By contrast, couples therapy is cheap and parenting coordinators are a bargain. At say, age 35, a sum of $100,000 in saved legal expenses compounds to $432,000 by the time you retire at age 65 assuming a conservative return of 5% PA.
The cost of not messing up your children? Immeasurable.
As an aside, the realization that a happy divorce involves similar skills to staying married justifies the investment in couples therapy to save the marriage. You would be surprised how many couples divorce without ever trying couples therapy. Couple therapy really works. I think it’s one of the top inventions of the 20th century.
4. Promoting Physical Vitality
Depression is associated with an increased risk for cardiovascular disease: heart attacks, strokes, peripheral vascular disease, diabetes. Just how much money does a heart attack cost?
CBS news estimated that the cost of treating a heart attack was $1million in direct and indirect costs, which amortized over 20 years is $50,000/year. Now that’s a lot of money. A stroke can be even more expensive depending on it severity.

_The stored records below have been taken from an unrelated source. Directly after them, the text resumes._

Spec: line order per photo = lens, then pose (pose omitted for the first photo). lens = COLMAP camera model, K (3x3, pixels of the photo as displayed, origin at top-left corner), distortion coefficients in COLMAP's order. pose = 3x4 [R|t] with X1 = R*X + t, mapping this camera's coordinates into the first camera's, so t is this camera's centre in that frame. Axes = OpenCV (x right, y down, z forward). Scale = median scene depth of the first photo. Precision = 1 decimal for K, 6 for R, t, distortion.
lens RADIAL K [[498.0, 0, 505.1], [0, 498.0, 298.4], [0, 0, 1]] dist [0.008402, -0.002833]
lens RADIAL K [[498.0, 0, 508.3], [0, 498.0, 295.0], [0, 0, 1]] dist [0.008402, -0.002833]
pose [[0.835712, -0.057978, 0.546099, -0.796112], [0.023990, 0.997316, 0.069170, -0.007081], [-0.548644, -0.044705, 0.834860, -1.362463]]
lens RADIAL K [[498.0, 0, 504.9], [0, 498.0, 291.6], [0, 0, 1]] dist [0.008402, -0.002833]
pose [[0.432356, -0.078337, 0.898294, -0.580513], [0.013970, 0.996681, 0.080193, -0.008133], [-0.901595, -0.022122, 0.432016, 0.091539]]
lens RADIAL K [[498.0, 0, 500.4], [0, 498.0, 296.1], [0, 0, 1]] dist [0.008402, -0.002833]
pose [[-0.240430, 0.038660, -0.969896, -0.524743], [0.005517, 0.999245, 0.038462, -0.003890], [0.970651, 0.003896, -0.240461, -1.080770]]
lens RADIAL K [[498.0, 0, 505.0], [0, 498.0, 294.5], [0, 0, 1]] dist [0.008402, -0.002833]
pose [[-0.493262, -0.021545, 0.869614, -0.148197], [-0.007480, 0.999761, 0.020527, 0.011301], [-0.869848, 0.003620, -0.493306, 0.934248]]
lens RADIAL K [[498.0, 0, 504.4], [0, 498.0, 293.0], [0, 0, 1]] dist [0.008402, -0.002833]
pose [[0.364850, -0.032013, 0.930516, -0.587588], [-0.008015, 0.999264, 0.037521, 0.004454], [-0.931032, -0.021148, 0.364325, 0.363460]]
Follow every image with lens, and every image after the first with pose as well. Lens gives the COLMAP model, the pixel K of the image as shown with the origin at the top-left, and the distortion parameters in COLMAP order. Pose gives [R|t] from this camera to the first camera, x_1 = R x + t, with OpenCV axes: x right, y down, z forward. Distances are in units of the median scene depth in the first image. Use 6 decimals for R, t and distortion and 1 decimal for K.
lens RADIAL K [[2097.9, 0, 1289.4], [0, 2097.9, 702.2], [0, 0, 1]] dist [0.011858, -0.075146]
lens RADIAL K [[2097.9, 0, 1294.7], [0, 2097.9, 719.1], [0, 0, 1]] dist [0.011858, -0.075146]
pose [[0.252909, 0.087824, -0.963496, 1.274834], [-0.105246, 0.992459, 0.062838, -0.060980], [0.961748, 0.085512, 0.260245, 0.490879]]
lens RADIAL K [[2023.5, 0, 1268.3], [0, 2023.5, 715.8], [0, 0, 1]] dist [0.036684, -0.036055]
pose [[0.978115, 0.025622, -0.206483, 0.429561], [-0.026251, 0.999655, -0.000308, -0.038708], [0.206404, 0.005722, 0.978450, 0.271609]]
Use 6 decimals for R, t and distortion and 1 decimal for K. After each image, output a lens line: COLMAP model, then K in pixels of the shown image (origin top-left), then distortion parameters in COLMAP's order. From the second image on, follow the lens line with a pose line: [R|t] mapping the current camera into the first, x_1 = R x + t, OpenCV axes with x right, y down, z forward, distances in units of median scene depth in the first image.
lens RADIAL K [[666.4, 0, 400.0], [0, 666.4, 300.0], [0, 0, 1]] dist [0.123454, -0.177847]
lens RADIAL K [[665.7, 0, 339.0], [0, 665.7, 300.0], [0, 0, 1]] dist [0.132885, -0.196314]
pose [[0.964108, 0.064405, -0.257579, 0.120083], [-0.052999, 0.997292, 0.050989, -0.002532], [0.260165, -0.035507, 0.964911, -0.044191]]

Considering that depression is a cardiovascular risk factor as strong as smoking, there’s a strong financial argument for treating depression and promoting self-care.
In addition to the cost of avoiding physical illness, a healthy body leads to a healthy mind. Exercise promotes self-confidence and a mindset of rising to challenges. There are many similarities between training for a 5 km race for the first time and working out how to increase your salary by, say, $5000.
It starts off with an analytical approach. Can I do it? Have others done it? What tools do I have and what do I need? What’s a realistic timeframe? What’s the worse that can happen? What’s the most likely outcome?
Good psychiatric treatment should, therefore, promote physical vitality and this is the approach that I incorporate in my practice.
5. Accumulating Non-monetary Richness
There are many that, despite sitting on a pile of money, look back on their lives and feel malcontent.
One way of considering non-monetary richness is through the lens of Erik Erickson, the famous psychologist who studied how to feel whole and satisfied with life.
He said that in our 30s and 40s we generally focus on career and generativity, enabling us to feel fulfilled at work, feel financially secure, raise children to the best of our ability and contribute to the community. Managing this phase of life poorly can result in a sense of failure and uselessness.
In retirement or old age, we often look back and review our lives. Erickson observed that, if we have been reasonably successful, we feel a sense of wisdom. If, however, we feel that our lives were wasted, a poverty of despair can set in.
The non-monetary richness of wisdom and contentment at a life well lived is one of the most extraordinary gifts of successful psychotherapy. If psychotherapy can help you live a more successful and meaningful life, people should be willing it invest in such a promise.
It’s hard to put a price on it, but if pushed, I am reminded that it takes about 12-20 sessions of CBT to treat depression and anxiety. If you multiply that by an hourly rate, you have a reasonable cost for the accumulation of a modicum of non-monetary richness.